La guerra estalló cuando el príncipe Paul Tsitsianov marchó hacia Echmiadzin a la cabeza de una columna de tropas rusas, georgianas y armenias. El ejército ruso superado en número no pudo superar la tenaz defensa de la ciudad y varias semanas más tarde también sitió Ereván sin éxito. Durante toda la guerra, los rusos en general tuvieron la iniciativa estratégica, pero carecían de la fuerza para aplastar la resistencia persa. Capaces de enviar solo unos diez mil soldados, una fracción de su fuerza total en el Cáucaso, los comandantes rusos confiaron en tácticas y armas superiores para superar una desventaja numérica de hasta cinco a uno. Las guerras superpuestas con la Francia napoleónica, Turquía (1806–1812) y Suecia (1808–1809), así como los levantamientos tribales esporádicos en el Cáucaso, distrajeron la atención del zar. Sin embargo, la organización militar centralizada apoyada por el estado proporcionó a las columnas rusas un poder de combate considerable. En contraste, las fuerzas persas eran en gran parte una caballería irregular levantada y organizada sobre una base tribal. Abbas Mirza, heredero al trono, buscó instructores franceses y británicos para modernizar su ejército, y recurrió a una estrategia guerrillera que retrasó la derrota persa.

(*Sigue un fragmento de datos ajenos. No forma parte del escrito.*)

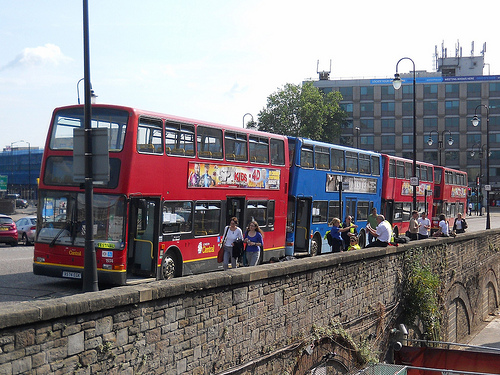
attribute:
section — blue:
[285, 132, 383, 259]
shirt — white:
[415, 217, 434, 232]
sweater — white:
[225, 221, 235, 244]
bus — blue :
[287, 135, 387, 257]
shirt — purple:
[240, 232, 265, 251]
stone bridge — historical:
[1, 227, 498, 372]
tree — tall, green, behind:
[254, 86, 341, 129]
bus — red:
[32, 90, 297, 302]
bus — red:
[59, 135, 249, 255]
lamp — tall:
[393, 56, 418, 211]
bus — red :
[36, 106, 291, 271]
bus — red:
[32, 103, 289, 285]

En 1810, los persas proclamaron una guerra santa, pero esto tuvo poco efecto en el resultado final. Las victorias rusas en Aslandaz en 1812 y Lankarin en 1813 sellaron el veredicto a favor de Rusia. Bajo el Tratado de Golestán, Rusia obtuvo la mayoría de los territorios en disputa, incluidos Daguestán y el norte de Azerbaiyán, y redujo a los khanes locales al estado de vasallos.
Otra guerra entre Rusia y Persia estalló en 1826 tras la muerte de Alejandro I y la posterior revuelta decembrista. Sintiendo la oportunidad, los persas invadieron en julio por instigación de Abbas Mirza, e incluso obtuvieron algunas victorias tempranas contra las fuerzas superadas en número del general Alexei Yermolov, cuyos llamamientos a San Petersburgo en busca de refuerzos no se cumplieron. Con solo doce batallones regulares, los rusos retrasaron efectivamente el avance persa. Un contingente de alrededor de mil ochocientos, por ejemplo, mantuvo la fortaleza estratégica en Shusha contra una fuerza muy superior. El 12 de septiembre, un ejército persa bajo el mando personal de Abbas Mirza fue derrotado en Yelizabetpol. En la primavera de 1827, el mando ruso pasó al general Ivan Paskevich. Capturó Ereván a finales de septiembre y cruzó el río Aras para apoderarse de Tabriz. En noviembre, Abbas Mirza se sometió a regañadientes. En virtud del Tratado de Torkamanchay (febrero de 1828), Persia cedió Ereván y todo el territorio hasta el río Aras y pagó una indemnización de veinte millones de rublos.